§ Selected passage:
* * * * * * * * *

Exhibit
4.9
THIS
NOTE AND THE COMMON SHARES ISSUABLE UPON CONVERSION OF THIS NOTE
HAVE NOT BEEN REGISTERED UNDER THE SECURITIES ACT OF 1933, AS
AMENDED, OR ANY STATE SECURITIES LAWS. THIS NOTE AND THE COMMON
SHARES ISSUABLE UPON CONVERSION OF THIS NOTE MAY NOT BE SOLD,
OFFERED FOR SALE, PLEDGED OR HYPOTHECATED IN THE ABSENCE OF AN
EFFECTIVE REGISTRATION STATEMENT AS TO THIS NOTE OR SUCH SHARES
UNDER SAID ACT AND ANY APPLICABLE STATE SECURITIES LAWS OR AN
OPINION OF COUNSEL REASONABLY SATISFACTORY TO MAGNETECH INTEGRATED
SERVICES CORP. THAT SUCH REGISTRATION IS NOT
REQUIRED.
SECURED CONVERTIBLE
MINIMUM BORROWING NOTE
FOR VALUE RECEIVED, each of MAGNETECH INTEGRATED
SERVICES CORP., an Indiana corporation (the “
Parent ”), and the other companies listed on
Exhibit A attached hereto (such other companies together
with the Parent, each a “ Company ”
and collectively, the “ Companies ”),
jointly and severally, promises to pay to LAURUS MASTER FUND, LTD.,
c/o M&C Corporate Services Limited, P.O. Box 309 GT, Ugland
House, South Church Street, George Town, Grand Cayman, Cayman
Islands, Fax: 345-949-8080 (the “ Holder
”) or its registered successors or permitted assigns in
interest, the sum of Four Million Dollars ($4,000,000), or, if
different, the aggregate principal amount of all Revolving Loans
(as defined in the Security Agreement referred to below), without
duplication of any amounts owing by the Companies to the Holder
under the Revolving Note (as defined in the Security Agreement),
together with any accrued and unpaid interest hereon, on August 24,
2008 (the “ Maturity Date ”) if not
sooner paid.
Capitalized terms used herein without definition
shall have the meanings ascribed to such terms in the Security and
Purchase Agreement among the Companies and the Holder dated as of
the date hereof (as amended, modified and/or supplemented from time
to time, the “ Security Agreement ”).
This Note is issued pursuant to, and is subject to the terms and
conditions of, the Security Agreement.

* * * * * * * * *

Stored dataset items
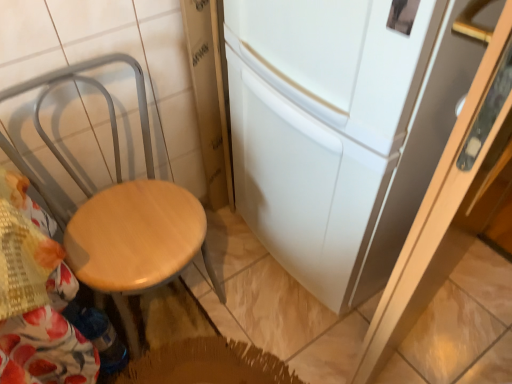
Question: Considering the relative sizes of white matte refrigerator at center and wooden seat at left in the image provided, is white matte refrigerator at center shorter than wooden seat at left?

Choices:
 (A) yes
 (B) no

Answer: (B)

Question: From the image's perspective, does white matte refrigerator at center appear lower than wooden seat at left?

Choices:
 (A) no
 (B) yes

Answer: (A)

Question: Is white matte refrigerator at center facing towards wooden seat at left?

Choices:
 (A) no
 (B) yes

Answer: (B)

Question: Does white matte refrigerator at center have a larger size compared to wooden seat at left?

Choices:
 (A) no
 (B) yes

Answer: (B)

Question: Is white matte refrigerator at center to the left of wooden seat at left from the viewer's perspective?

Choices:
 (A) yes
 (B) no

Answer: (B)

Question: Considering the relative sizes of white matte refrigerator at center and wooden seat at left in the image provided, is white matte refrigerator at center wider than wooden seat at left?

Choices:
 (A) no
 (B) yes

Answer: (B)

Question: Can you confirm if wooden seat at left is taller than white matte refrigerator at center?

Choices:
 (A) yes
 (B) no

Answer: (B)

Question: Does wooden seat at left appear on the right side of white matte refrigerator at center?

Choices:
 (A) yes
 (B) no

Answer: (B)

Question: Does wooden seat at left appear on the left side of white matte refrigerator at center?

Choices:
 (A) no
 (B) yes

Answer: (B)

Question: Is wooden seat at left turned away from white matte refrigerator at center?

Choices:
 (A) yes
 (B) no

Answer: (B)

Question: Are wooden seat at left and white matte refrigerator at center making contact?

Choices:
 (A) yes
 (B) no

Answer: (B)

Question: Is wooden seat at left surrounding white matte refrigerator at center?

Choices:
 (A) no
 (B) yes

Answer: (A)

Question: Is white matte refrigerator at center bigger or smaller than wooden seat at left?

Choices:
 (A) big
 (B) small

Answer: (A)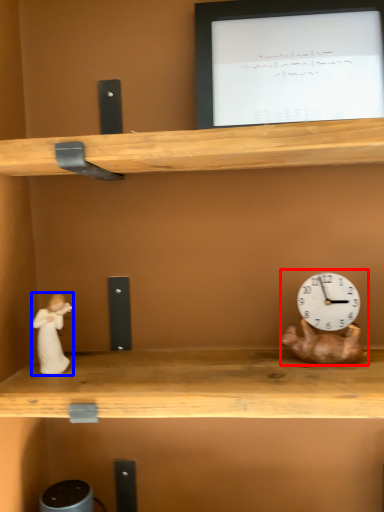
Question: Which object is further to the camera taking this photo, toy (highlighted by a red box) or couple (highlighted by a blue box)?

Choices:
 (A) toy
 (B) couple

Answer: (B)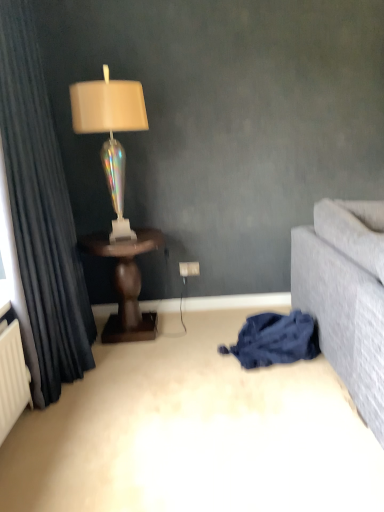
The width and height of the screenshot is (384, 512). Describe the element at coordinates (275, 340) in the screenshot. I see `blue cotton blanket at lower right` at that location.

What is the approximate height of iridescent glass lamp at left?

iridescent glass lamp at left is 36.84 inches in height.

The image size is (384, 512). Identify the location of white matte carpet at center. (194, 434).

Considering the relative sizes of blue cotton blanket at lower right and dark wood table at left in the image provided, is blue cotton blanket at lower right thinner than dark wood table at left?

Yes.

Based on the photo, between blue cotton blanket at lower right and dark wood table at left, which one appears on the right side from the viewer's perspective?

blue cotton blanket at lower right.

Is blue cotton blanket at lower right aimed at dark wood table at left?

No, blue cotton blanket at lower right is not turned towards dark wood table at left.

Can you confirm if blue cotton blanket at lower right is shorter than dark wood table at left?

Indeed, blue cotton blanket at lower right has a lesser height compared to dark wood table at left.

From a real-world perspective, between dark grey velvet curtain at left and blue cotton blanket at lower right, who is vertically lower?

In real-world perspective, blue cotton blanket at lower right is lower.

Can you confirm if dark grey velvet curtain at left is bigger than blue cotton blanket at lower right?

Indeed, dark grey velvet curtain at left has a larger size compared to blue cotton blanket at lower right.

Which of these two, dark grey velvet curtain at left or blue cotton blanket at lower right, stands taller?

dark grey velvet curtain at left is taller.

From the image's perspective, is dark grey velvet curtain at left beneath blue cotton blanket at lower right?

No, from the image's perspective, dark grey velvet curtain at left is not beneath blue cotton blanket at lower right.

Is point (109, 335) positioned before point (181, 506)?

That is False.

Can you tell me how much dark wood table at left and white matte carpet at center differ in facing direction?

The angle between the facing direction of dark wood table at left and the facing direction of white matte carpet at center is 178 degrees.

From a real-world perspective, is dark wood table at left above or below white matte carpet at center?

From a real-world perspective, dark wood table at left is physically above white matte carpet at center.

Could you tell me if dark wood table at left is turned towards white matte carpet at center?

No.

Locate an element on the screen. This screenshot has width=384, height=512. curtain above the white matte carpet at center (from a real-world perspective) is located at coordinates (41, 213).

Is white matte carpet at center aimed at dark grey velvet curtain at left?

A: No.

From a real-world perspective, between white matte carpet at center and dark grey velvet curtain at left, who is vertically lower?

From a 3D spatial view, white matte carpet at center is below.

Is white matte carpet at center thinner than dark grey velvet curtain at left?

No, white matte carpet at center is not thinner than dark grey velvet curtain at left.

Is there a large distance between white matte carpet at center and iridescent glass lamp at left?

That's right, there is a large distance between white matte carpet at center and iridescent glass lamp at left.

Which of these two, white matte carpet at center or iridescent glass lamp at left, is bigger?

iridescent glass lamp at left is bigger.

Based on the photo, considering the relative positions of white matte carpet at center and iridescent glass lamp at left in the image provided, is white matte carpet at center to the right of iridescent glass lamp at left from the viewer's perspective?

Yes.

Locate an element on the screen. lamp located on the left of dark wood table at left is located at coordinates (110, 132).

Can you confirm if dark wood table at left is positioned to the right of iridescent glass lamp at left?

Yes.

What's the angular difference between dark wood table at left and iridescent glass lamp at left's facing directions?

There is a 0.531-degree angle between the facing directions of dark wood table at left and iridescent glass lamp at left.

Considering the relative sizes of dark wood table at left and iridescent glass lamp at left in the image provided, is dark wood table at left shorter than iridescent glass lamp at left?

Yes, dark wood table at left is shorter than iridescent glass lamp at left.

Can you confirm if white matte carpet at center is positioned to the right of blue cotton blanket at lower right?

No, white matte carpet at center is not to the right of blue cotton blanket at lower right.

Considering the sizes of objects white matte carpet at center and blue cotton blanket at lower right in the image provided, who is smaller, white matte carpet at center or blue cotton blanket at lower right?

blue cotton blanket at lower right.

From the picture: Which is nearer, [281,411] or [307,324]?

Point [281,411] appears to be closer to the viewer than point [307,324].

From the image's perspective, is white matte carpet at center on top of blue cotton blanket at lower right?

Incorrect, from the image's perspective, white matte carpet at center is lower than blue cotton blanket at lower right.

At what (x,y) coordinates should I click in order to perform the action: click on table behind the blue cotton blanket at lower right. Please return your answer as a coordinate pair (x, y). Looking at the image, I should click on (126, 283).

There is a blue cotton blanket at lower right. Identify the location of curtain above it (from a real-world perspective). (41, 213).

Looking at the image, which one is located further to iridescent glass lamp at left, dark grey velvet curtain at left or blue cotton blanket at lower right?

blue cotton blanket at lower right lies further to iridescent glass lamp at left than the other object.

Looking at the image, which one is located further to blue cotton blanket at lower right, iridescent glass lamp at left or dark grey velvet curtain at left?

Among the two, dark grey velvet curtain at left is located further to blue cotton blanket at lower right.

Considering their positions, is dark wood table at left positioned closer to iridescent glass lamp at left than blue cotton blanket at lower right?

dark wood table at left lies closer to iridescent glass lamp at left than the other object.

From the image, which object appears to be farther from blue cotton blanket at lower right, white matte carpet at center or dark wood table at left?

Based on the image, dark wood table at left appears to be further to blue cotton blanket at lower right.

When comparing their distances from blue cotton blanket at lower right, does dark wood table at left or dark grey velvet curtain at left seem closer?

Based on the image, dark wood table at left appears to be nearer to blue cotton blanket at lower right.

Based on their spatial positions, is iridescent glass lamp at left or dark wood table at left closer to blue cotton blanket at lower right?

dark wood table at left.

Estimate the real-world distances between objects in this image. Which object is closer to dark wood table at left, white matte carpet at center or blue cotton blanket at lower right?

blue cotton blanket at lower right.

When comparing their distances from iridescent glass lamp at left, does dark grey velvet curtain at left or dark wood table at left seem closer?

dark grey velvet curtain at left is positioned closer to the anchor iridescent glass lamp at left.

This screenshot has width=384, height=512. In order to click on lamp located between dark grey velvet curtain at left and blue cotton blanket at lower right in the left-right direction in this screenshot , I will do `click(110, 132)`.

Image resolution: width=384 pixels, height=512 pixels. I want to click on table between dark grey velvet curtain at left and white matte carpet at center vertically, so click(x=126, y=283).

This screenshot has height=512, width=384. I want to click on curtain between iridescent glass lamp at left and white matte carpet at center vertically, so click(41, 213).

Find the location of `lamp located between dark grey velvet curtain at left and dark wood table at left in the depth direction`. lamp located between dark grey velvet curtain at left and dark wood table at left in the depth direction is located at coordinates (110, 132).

* * * * * * * * *

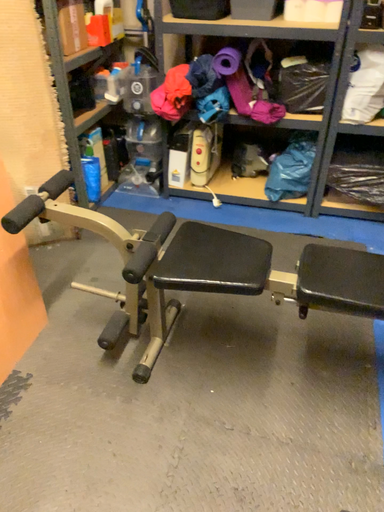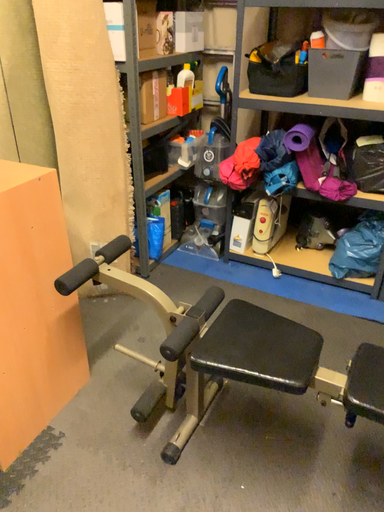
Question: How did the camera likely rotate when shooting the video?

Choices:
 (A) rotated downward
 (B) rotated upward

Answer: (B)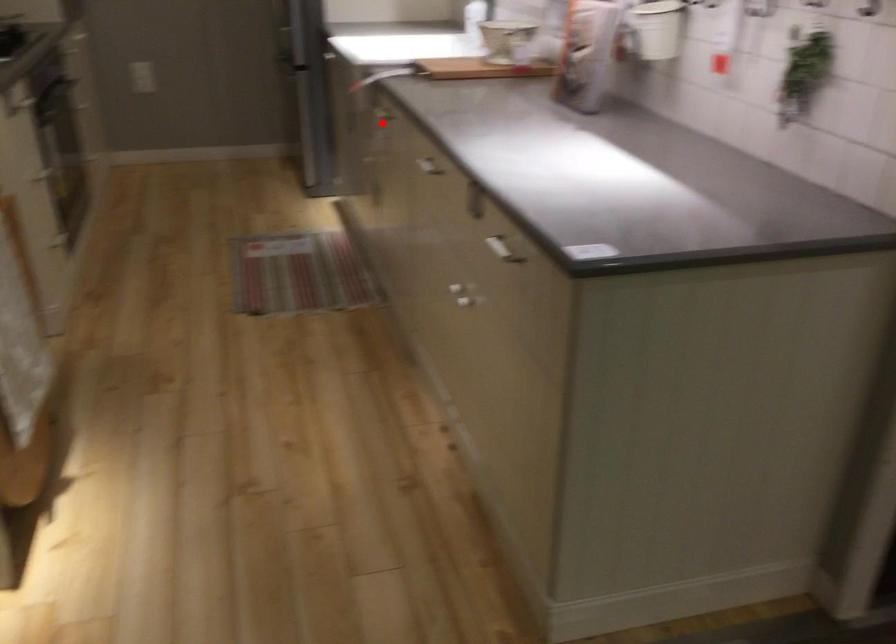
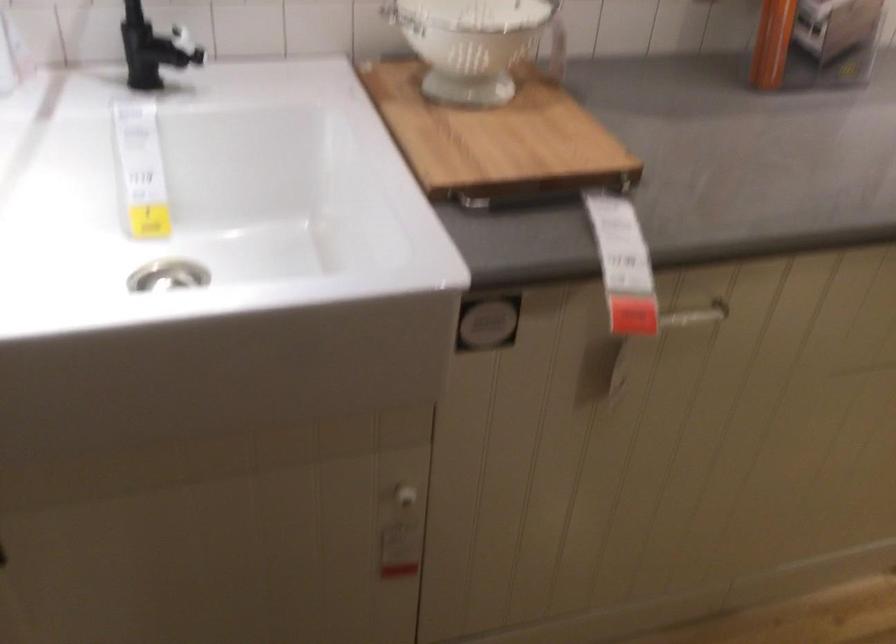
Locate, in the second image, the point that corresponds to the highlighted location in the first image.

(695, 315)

* * * * * * * * *

§ Exercise prompt: In the secured convertible note, what date is defined as the Maturity Date?

§ Task response: August 24, 2008